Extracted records
§

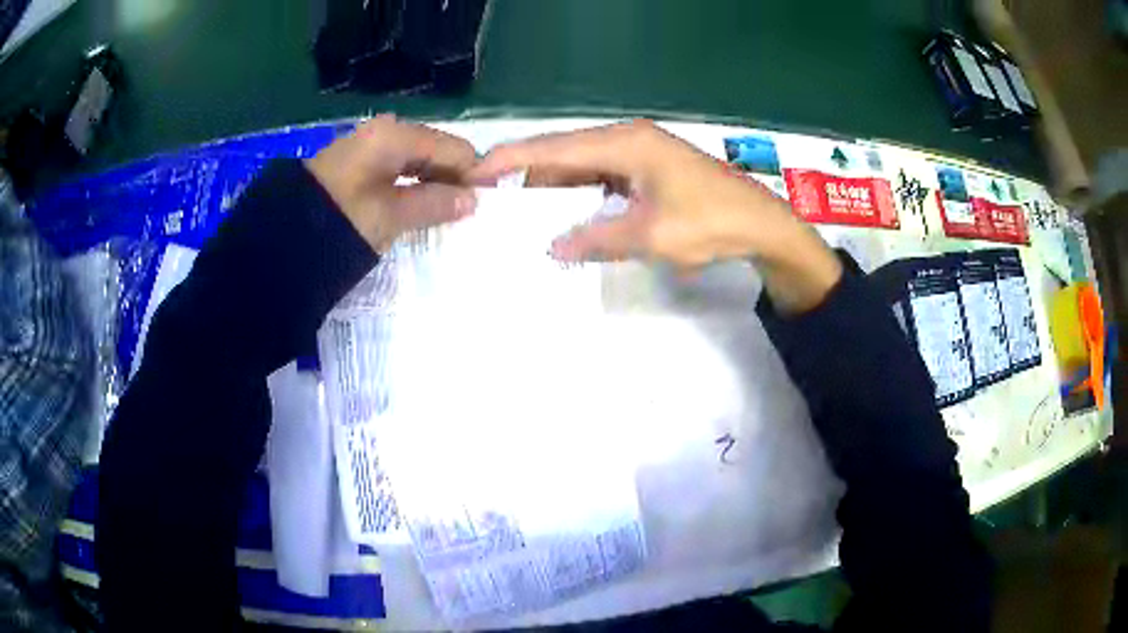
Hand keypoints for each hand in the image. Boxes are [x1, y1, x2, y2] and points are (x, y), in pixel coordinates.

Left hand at [305, 115, 477, 252]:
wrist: (282, 235)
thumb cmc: (339, 221)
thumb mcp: (391, 215)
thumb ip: (436, 204)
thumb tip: (474, 200)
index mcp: (397, 135)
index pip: (456, 149)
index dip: (474, 176)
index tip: (483, 207)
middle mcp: (386, 130)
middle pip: (438, 151)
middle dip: (453, 180)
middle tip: (462, 216)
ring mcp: (370, 144)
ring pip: (418, 161)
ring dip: (432, 185)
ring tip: (440, 216)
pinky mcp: (358, 161)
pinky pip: (398, 168)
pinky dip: (411, 186)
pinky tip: (414, 208)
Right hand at [471, 120, 842, 312]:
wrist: (761, 224)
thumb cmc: (709, 224)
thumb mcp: (649, 235)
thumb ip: (595, 239)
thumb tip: (551, 248)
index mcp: (623, 143)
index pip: (552, 148)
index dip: (509, 159)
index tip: (473, 173)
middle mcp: (625, 139)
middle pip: (562, 153)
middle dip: (525, 175)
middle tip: (489, 199)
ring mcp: (638, 152)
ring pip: (581, 166)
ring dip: (552, 187)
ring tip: (516, 211)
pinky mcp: (647, 168)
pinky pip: (601, 177)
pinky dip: (578, 195)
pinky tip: (563, 214)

§

• TASK STATEMENT: Set down exactly the lines beginning at the one that holds "ring tip: (440, 216)" and ending with the last line of the data.

• OUTPUT OF THE EXERCISE:
ring tip: (440, 216)
pinky mcp: (358, 161)
pinky pip: (398, 168)
pinky dip: (411, 186)
pinky tip: (414, 208)
Right hand at [471, 120, 842, 312]:
wrist: (761, 224)
thumb cmc: (709, 224)
thumb mcp: (649, 235)
thumb ip: (595, 239)
thumb tip: (551, 248)
index mcp: (623, 143)
index pip: (552, 148)
index dip: (509, 159)
index tip: (473, 173)
middle mcp: (625, 139)
middle pip: (562, 153)
middle dip: (525, 175)
middle tip: (489, 199)
ring mcp: (638, 152)
ring pip: (581, 166)
ring dip: (552, 187)
ring tip: (516, 211)
pinky mcp: (647, 168)
pinky pip: (601, 177)
pinky dip: (578, 195)
pinky tip: (563, 214)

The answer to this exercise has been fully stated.